> PASSAGE FOR REVIEW:
Print Story But time is against me now
Diary
By Dr H0ffm4n (Fri Aug 05, 2005 at 07:30:45 AM EST) (all tags)
So my week of solitude is nearly over. I've left the house precisely twice since Monday evening. Once to go to the corner postbox to post a DVD back to Amazon and once to go to the corner shop to buy cigarettes.

Inside: What is WPKAW up to? Why I won't get married. Dr H went to church. Three more films since Tuesday.



What is WPKAW up to?
WPKAW has spent the week with her parents. She took my midgets along too. A sort of holiday while they're off school.  It was WPKAW's idea. The midgets are not hers - Mother of Midgets has taken the opportunity and gone to Rhodes for the week.

I went with them last weekend and came back Sunday evening to work this week. OK, so I only went into the office for one day and there's not been much to do, as a contractor I have to show some sort of activity to justify being paid. WPKAW's parents don't have any inter-web connectivity and frankly I was looking forward to a week by myself.

But the question arises of just what WPKAW's motives are. Friends have suggested that she's explicitly demonstrating that she cares for the midgets and can look after them for a week without me. In doing so she thinks that she shows herself to be fine marriage material. But if that's the case, she fundamentally and repeatedly misunderstands my reasoning against marriage. I got a barrage from her mother on Sunday about how nice it would be, it's the natural step to take and so on. It's not WPKAW that I don't want to marry though, it's anybody. I don't think I've ever really explained it well enough. maybe I don't understand my reasons well enough to make any explanation clear. But here goes.

Why I won't get married
It's all a question of permanence. And cynicism. Nothing is permanent. Should I make a promise to stay with someone for the rest of my life when I doubt that it's a promise I could keep? What is the purpose of getting married? Where marriage once gave a measure of security, I don't see that as valid any more. Divorce is not much harder than splitting up when you just live together anyway. People change. If they are lucky enough to be able to change together then the relationship might last. But to tie two people together regardless of any future incompatibilities seems more like punishment than reward.

> DIRECTIONS:
**1)** List every heading that the diary entry names after the word "Inside:".
**2)** According to the diary entry, where has Mother of Midgets gone for the week?
**3)** Write out everything in the diary entry from "Print Story But" down to "for the week.", with "cigarettes" renamed to "tobacco".

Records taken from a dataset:
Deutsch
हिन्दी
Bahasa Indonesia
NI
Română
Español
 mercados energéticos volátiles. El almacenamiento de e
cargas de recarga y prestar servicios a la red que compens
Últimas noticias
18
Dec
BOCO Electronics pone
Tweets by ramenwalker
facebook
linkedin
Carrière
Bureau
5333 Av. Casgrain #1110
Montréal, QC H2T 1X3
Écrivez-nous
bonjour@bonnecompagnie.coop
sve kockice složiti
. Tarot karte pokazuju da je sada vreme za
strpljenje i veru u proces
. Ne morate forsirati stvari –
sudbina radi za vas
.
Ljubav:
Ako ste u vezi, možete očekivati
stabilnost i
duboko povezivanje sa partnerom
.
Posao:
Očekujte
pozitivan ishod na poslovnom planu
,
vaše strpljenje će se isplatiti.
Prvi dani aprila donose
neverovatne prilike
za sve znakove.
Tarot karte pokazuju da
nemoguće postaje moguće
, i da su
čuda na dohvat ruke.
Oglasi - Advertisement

> RESPONSES FOR EACH TASK:
**1)**
- What is WPKAW up to?
- Why I won't get married
- Dr H went to church
- Three more films since Tuesday

**2)** Rhodes.

**3)**
Print Story But time is against me now
Diary
By Dr H0ffm4n (Fri Aug 05, 2005 at 07:30:45 AM EST) (all tags)
So my week of solitude is nearly over. I've left the house precisely twice since Monday evening. Once to go to the corner postbox to post a DVD back to Amazon and once to go to the corner shop to buy tobacco.

Inside: What is WPKAW up to? Why I won't get married. Dr H went to church. Three more films since Tuesday.



What is WPKAW up to?
WPKAW has spent the week with her parents. She took my midgets along too. A sort of holiday while they're off school.  It was WPKAW's idea. The midgets are not hers - Mother of Midgets has taken the opportunity and gone to Rhodes for the week.